Однако привычного для Орловой лидерства звезды, которое было у нее в процессе киносъемок, в театре ждать не приходилось. Любовь Петровна пришла в коллектив, в котором были и свои лидеры, и собственные правила игры, принятые в непростом мире закулисья. И хотя Орлова успела сделать на сцене не так уж мало, ее театральная судьба по звездности и успешности, конечно, не могла сравниться с ее кинокарьерой. Попытка же реанимировать экранный образ актрисы, предпринятая режиссером, потерпела полный крах. В приключенческом фильме «Скворец и Лира» Александров предложил Орловой, которой уже шел семьдесят второй год, сыграть роль советской разведчицы Людмилы Грековой — совсем еще молодой женщины, нашедшей свое личное счастье. У самой Любови Петровны эта авантюрная затея изначально вызывала очень серьезные сомнения. Орлова оказалась абсолютно права. Ни кропотливая, как и всегда, работа актрисы, ни всевозможные ухищрения режиссера, вплоть до смонтированных в кадре рук двадцатилетней девушки или усердно скрываемого за фатой или бинтами лица, — ничто не могло спасти создателей фильма от заведомой неудачи. И хотя многие эпизоды все-таки отсняли, картина не была завершена.

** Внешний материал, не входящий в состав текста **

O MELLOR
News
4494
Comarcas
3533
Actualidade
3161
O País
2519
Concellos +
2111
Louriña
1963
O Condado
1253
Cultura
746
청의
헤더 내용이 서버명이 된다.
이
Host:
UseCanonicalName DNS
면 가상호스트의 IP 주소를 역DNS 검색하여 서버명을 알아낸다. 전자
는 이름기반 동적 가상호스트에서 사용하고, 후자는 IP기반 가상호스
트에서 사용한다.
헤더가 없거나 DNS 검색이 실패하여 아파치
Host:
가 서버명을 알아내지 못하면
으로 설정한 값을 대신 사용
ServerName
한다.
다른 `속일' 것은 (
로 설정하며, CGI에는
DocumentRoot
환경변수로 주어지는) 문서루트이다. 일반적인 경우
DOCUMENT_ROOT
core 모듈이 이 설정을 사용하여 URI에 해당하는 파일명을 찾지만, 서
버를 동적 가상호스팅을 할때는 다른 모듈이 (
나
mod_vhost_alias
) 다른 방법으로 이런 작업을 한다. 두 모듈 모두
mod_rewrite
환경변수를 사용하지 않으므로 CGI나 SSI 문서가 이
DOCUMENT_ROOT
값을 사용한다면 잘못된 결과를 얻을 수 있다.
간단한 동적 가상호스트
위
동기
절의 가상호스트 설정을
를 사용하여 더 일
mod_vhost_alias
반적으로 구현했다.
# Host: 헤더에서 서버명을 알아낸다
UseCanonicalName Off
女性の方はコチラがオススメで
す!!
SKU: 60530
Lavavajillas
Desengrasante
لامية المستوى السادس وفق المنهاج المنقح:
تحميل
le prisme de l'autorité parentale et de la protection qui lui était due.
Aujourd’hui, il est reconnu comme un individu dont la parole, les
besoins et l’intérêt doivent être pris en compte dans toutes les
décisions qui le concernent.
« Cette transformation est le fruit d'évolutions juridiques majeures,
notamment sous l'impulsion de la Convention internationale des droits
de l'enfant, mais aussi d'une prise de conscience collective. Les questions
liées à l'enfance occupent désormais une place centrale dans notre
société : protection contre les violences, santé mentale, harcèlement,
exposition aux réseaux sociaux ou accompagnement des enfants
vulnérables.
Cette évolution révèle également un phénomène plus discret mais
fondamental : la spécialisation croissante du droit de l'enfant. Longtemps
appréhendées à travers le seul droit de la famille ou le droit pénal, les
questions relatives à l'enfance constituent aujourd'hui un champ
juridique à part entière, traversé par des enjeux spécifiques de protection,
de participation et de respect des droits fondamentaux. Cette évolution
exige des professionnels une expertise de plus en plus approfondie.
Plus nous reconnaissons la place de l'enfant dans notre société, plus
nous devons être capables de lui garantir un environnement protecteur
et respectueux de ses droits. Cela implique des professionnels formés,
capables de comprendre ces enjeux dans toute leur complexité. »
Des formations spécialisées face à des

Во время озвучания Орловой стало плохо, и ее увезли в Кунцевскую больницу, из которой она уже не вернулась, хотя до последнего дня продолжала держаться и бороться. По просьбе Александрова врачи скрыли от нее страшный диагноз — рак поджелудочной железы. Любовь Петровна поверила, и в палате даже появился балетный станок, у которого она занималась, подавляя стоны и превозмогая страшную боль. Но однажды в квартире на Большой Бронной зазвонил телефон. «Что же вы не приезжаете ко мне? Приезжайте, я жду», — коротко сказала Орлова. И, уже стоя у постели жены, Григорий Васильевич услышал, возможно, единственный за время их совместной жизни упрек: «Как вы долго!»... Угасание близкого человека для Александрова было связано и с исчезновением легенды, которую они вместе создали. В лежащей в гробу маленькой старой женщине близкие не узнавали прежней неотразимой красавицы, которой время словно отомстило наконец за ее стойкость и непокорность. Но поклонники не увидели печального преображения своего кумира — на кладбище утопающий в цветах гроб не открывали. Ореол легенды был сохранен до конца.